Её прозорливости не хватало на то, чтоб догадаться, что он ей её родную матушку не купит никогда, потому что при матери заниматься всем тем, чем он надеялся заниматься с нею, всё же несподручно – даже если эта мать – крепостная рабыня, принадлежащая ему по праву рабовладения. Но он чуял, как собака чует издали опасность, что у матери оставалась какая‑то другая власть и другое право, таящееся под покровом времён: да, он был её господином и она принадлежала ему по закону его времени, но всё же вставала откуда‑то оттуда, из глубины веков, эта фигура, завёрнутая в покрывало с головой, и показывала ему, что она есть, хотя и не вполне понятно, кто она такая и в чём суть её власти.

 

21 глава.

Барчук

 

Это я мог забыть о том, что я – господин, это мне хотелось забыть, и поэтому я об этом начисто забыл… а у меня ведь всегда все желания сбывались! Господин для всех, кроме неё. А для неё, для Амалии моей – или Аксиньи, для маленькой девочки, заигравшейся в игрушки, для неё я стал как будто бы брат, но брат не совсем, потому что в ту ночь, о которой мы не вспоминали теперь и не повторяли ни разу, теперь, во время наших игр, того, что там происходило, сошествие будто бы какого‑то там ангела, и что она в этого ангела превращалась, и что я затащил тогда этого ангела к себе в постель, а это был совсем и не ангел, а что это оказалось… и что тогда произошло, это самое, о чём не говорят, что надо скрывать, но скрывать не вышло, под конец уже было совсем никак не скрыть. Я этого не делал, сознательно не делал никогда, я только с нею играл, как с сёстрами играют, у кого сёстры от рождения есть. Но в бреду и в отчаянии и в ту ночь, когда луна была чёрная, тогда это случилось, о чём не хочу говорить, произносить это словами, и так вышло, что я сам загубил… а когда понял, что надо было вызывать врача, оказалось, что это уже поздно!

 

22 глава.

Окончательное и ужасное

 

 

Никанор

 

Надо лучше всмотреться в это окно, куда она, моя Аксинья, посылала все свои пожелания увидеться наконец со своей родимой матушкой, потому что не вовремя её оторвали от родного гнезда, и это было зимой, и вот среди заледенелого стекла она проделывала дырочку дыханием и говорила туда:

– Милая моя, родная матушка, где ты, отзовись!

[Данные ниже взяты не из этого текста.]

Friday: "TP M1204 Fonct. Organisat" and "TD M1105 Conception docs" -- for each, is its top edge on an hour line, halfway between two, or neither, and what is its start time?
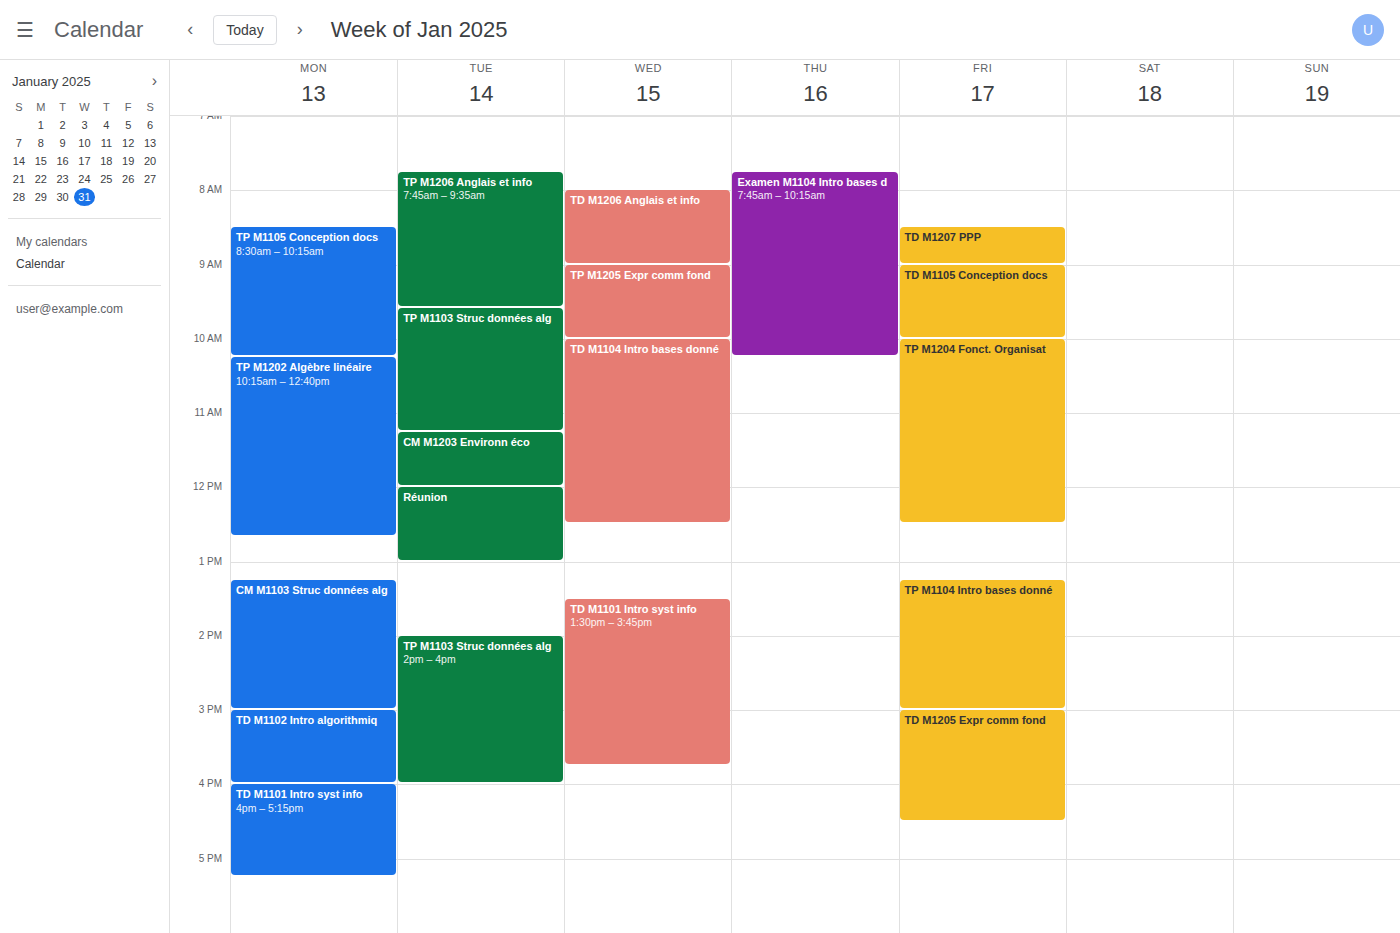
"TP M1204 Fonct. Organisat": 10:00 AM, exactly on the 10 AM line. "TD M1105 Conception docs": 9:00 AM, exactly on the 9 AM line.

И для неё вся природа за окном была воплощением не какой‑то абстрактной Матери, а её собственной матушки, к которой хотелось прижаться и забыть обо всех играх её господина – предателя, как она его называла про себя, что он – предатель её души: сам смотрел на неё такими ласковыми глазами, так где же вся его любовь, если вывез из родного места – и даже повидаться с матушкой не позволяет!

И этот вот разрыв в его поведении между вроде бы ласковым и сердечным обращением и наплевательским отношением к ней как к вещи, – этот вот разрыв и расколол ей сердце!

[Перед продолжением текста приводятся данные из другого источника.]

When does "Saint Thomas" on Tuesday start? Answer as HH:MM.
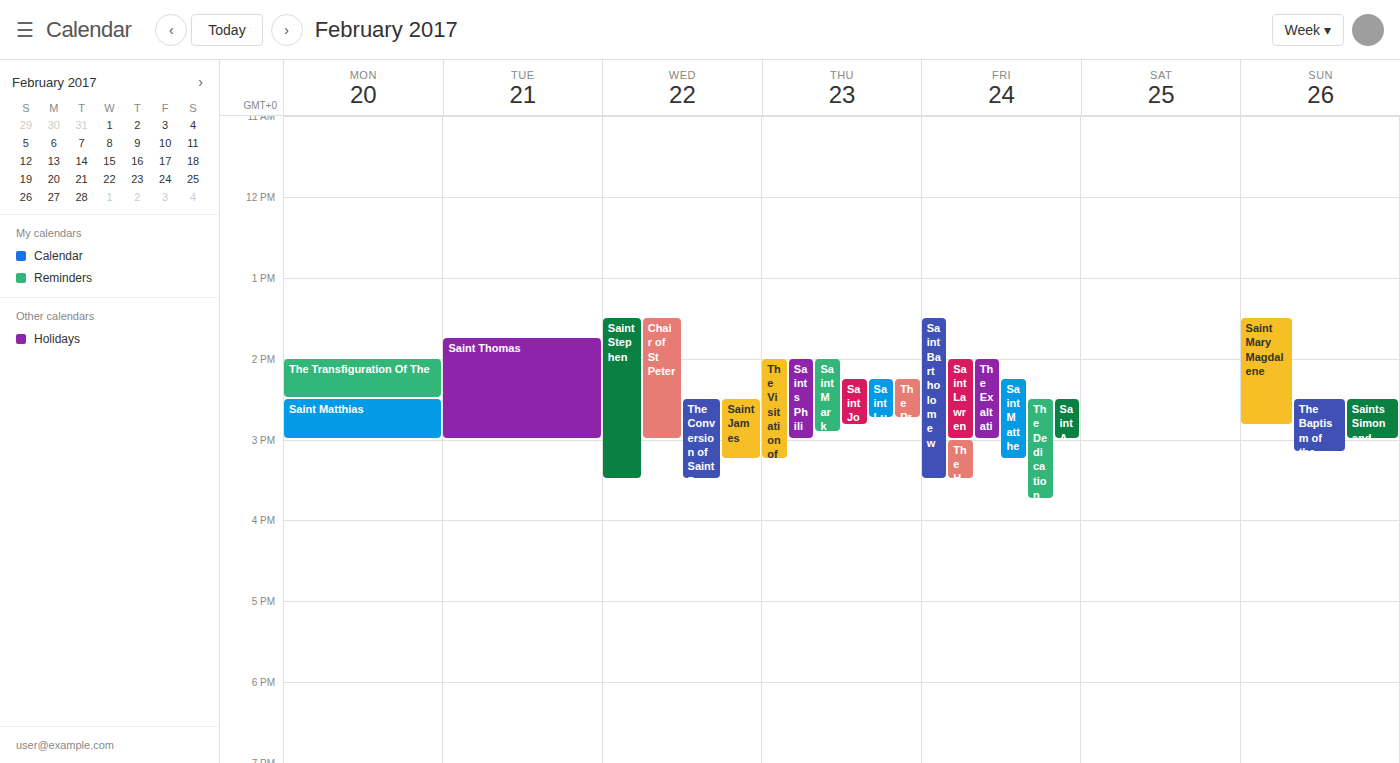
13:45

И да, его не пустили на порог, когда она стонала в родах, и дверь закрыли, кто‑то, неродные, а его оттащили, и он завывал, он выбежал на мороз и завывал от боли души, потому что проняло его и он сам понял – вот теперь только, за порогом дома и перед лицом злой луны, – теперь, в этот лютый декабрь, и из окошек бросались по снегу тени от переметнувшихся за окном: там внутри кто‑то метался, будто знал, что там происходит что‑то окончательное и ужасное, и такое, после чего уже и вся жизнь окажется невозможной и ненужной – так показалось тогда, и он кричал сам себе:

«Да, я убийца, я вор, я довёл свою любимую до такого позора, для чего я не послушался того тоненького голосочка во мне внутри, который шептал ведь, что человек – это не игрушка, и кто‑то шептал на ухо, но это была не родная мать, а мать глядела всегда с одобрением, но я ведь и сам, и для чего сваливать вину на мать…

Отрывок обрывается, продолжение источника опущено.